In applying the reasoning of the Supreme Court to the instant case, the court can perceive no substantial difference between the New York statute and Georgia's own intestacy statute. The Georgia statute, like New York's, does not preclude the middle ground to which the Court referred in Trimble. Furthermore, by incorporating legitimation by marriage of the parents into the intestacy statute in its disjunctive sense, the burden which an illegitimate child must overcome is one less stringent than the standard promulgated in New York.

Finally, the court notes that plaintiff's attempts to distinguish the New York and Georgia statutes are without merit. First, plaintiff contends that under New York law a child need not be legitimated in order to inherit from his father. This is patently an incorrect interpretation; the *222 New York filiation law provides that "[a]n illegitimate child is the legitimate child of his father so that he and his issue inherit from his father . . .." A petition by the father, under Georgia law, serves the same end for purposes of the inheritance statutes. Likewise, plaintiff's argument that Lalli is only a plurality opinion does not sway the court for it is clear that a majority of the Court favor the constitutionality of the New York statute. (Two of the Justices would, however, in upholding the statute, overrule Trimble.) Based upon Lalli, the court finds that the Georgia statute is constitutionally firm.

The court must then determine whether the Social Security Act's deemed dependency presumptions are constitutionally tailored in accordance with Congress's calculations of the likelihood of actual support. Following the Supreme Court's pronouncement in Lucas, supra, the court is persuaded by language in Lucas that holds:

"[I]n failing to extend any presumption of dependency to appellees and others like them, the Act does not impermissibly discriminate against them as compared with legitimate children or those illegitimate children who are statutorily deemed dependent." Id., 427 U.S. 495 at 516, 96 S. Ct. 2755 at 2767, 49 L. Ed. 2d 651.

The decision in Lucas, questionably mooted by Trimble but restored and reaffirmed by Lalli, validates dependency presumptions promulgated by Congress and in light of this court's ruling that the Georgia intestacy statute is constitutionally sound, presents to the court the same questions of law;[2]Lucas is therefore controlling.

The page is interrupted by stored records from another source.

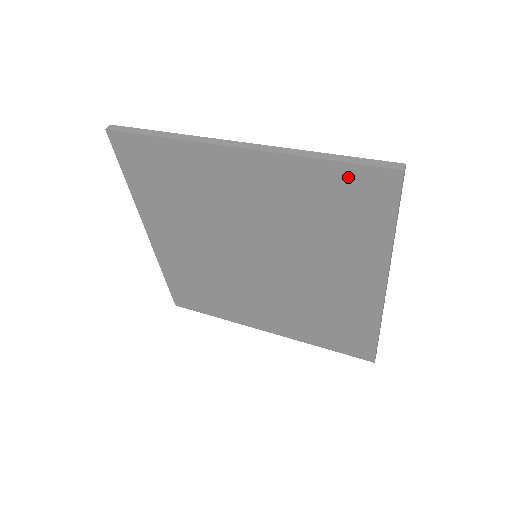
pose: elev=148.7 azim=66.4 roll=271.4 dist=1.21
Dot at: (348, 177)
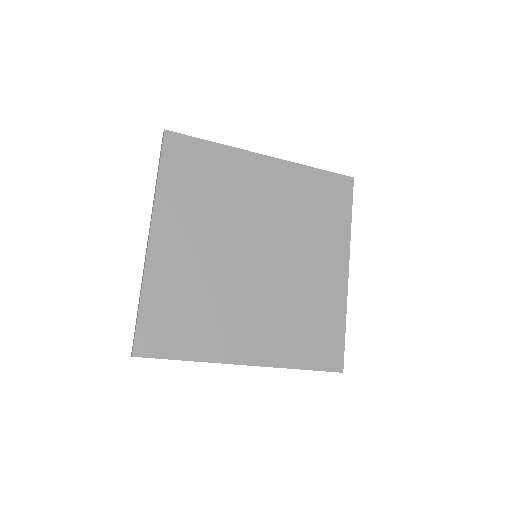
Dot at: (328, 180)
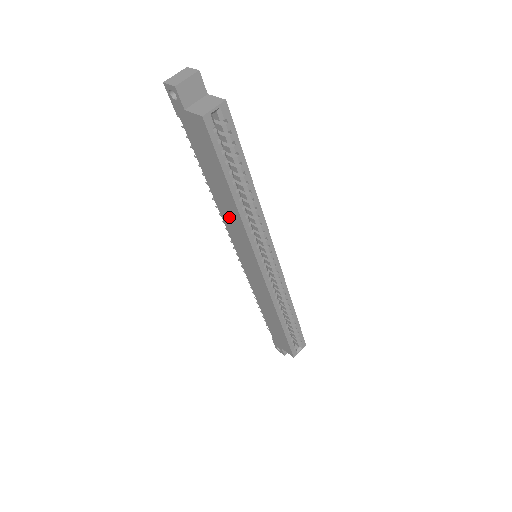
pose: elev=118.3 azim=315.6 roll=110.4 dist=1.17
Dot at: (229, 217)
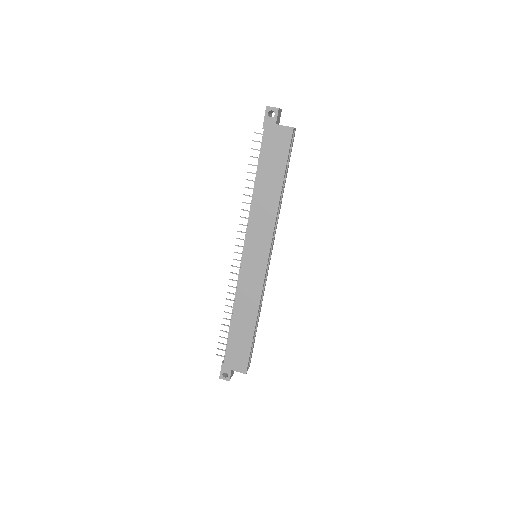
Dot at: (262, 211)
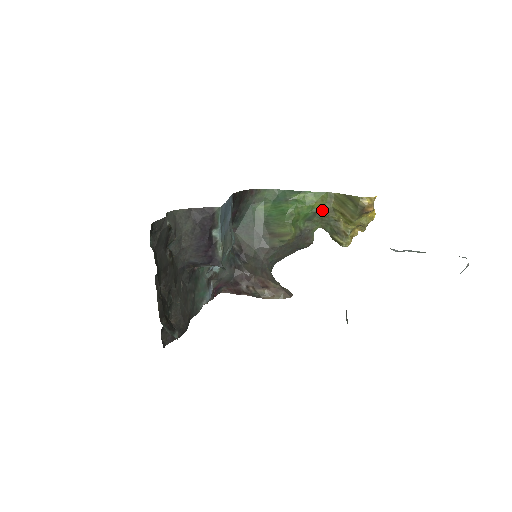
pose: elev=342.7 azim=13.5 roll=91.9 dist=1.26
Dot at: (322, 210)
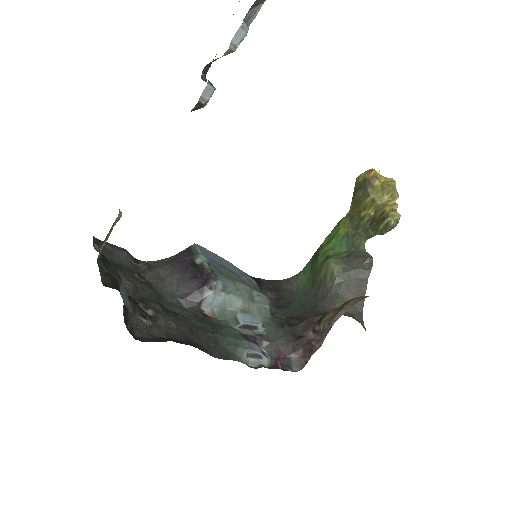
Dot at: (351, 229)
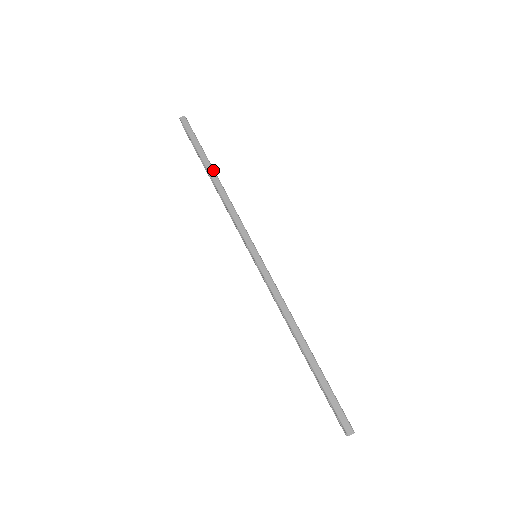
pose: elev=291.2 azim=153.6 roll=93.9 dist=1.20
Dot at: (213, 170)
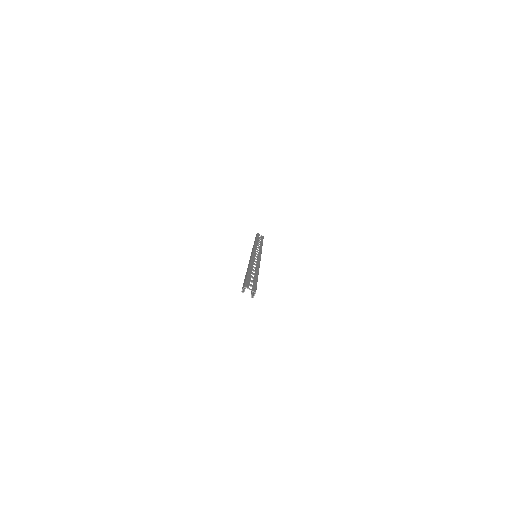
Dot at: (255, 240)
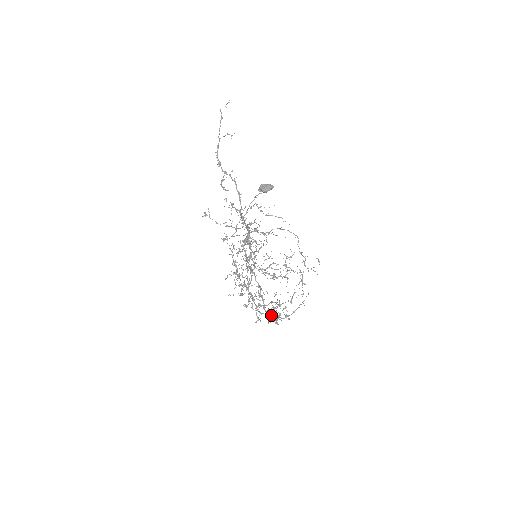
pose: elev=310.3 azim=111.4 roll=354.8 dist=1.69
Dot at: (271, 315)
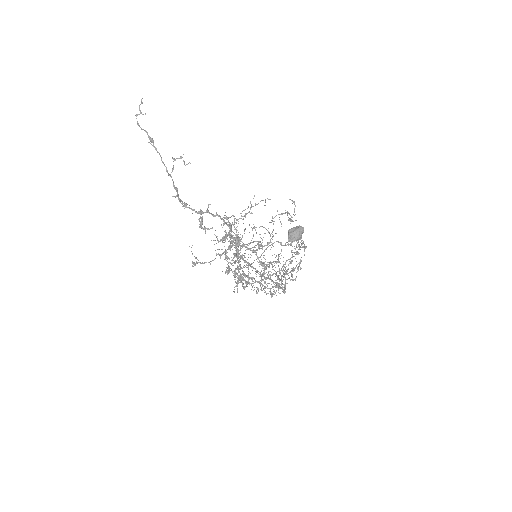
Dot at: occluded
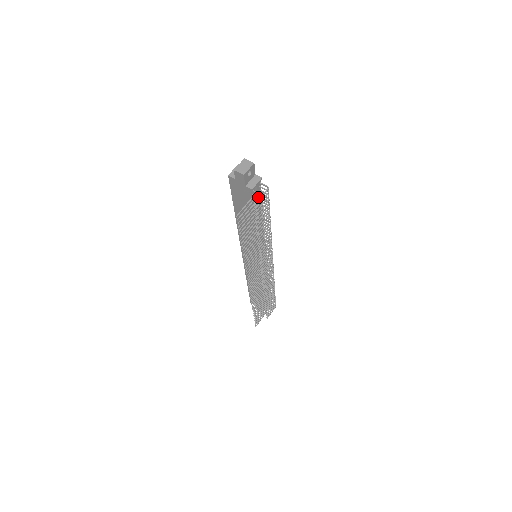
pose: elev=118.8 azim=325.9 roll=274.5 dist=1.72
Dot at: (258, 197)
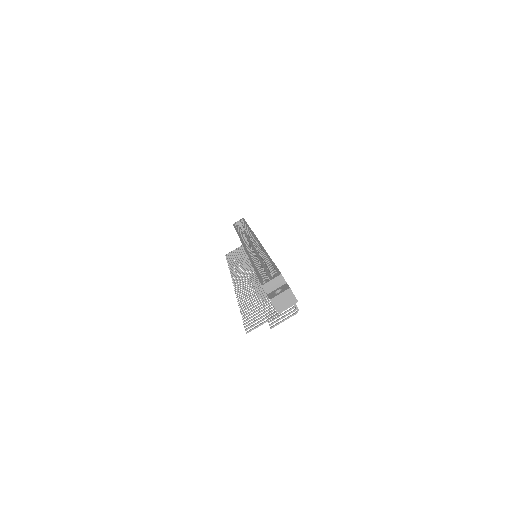
Dot at: occluded
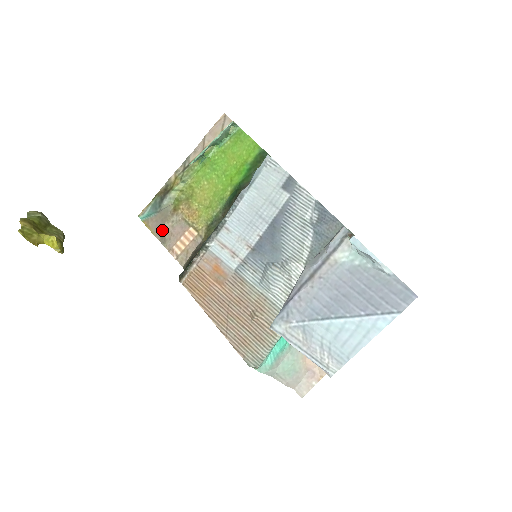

The court thus concludes that plaintiff's attack on the constitutionality of 42 U.S.C. §§ 402(d)(1) and 416(h)(2)(A) is without merit, and rules further that the decision of the Secretary finding plaintiff not to be entitled to recover under the Act is supported by substantial evidence. The decision of the Secretary is accordingly affirmed.

NOTES

[1] Georgia Code Ann. § 113-904 provides in part: "Bastards have no inheritable blood, except that given to them by express law. . ." The express provisions, §§ 74-101 and 74-103 provide procedures whereby an illegitimate child may be legitimated.

Georgia Code Ann. § 74-101 provides in part: "The marriage of the mother and reputed father of an illegitimate child, and the recognition of such child as his, shall render the child legitimate . . .."

Georgia Code Ann. § 74-103 provides: "A father of an illegitimate child may render the same legitimate by petitioning the superior court of the county of his residence . . .."

[2] The Court in Lucas, n. 18, reserved the question of eligibility of benefits when a state intestacy law is constitutionally infirm. The Court intimated in footnote 18 that a claimant would be eligible for benefits in such a situation, stating: "Appellees do not suggest, and we are unwilling to assume, that discrimination against children in appellee's class in state intestacy laws is constitutionally prohibited, see Labine v. Vincent, 401 U.S. 532, 91 S. Ct. 1017, 28 L. Ed. 2d 288 (1971), in which case appellees would be made eligible for benefits under § 216(h)(2)(A)." 427 U.S. 495 at 515, 96 S. Ct. 2755 at 2767, 49 L. Ed. 2d 651 at 667. In the instant case, the Georgia intestacy law has been upheld as constitutionally sound, therefore, the posture of the case falls squarely within the holding of Lucas. This court is not now faced with the question outlined in footnote 18, Lucas.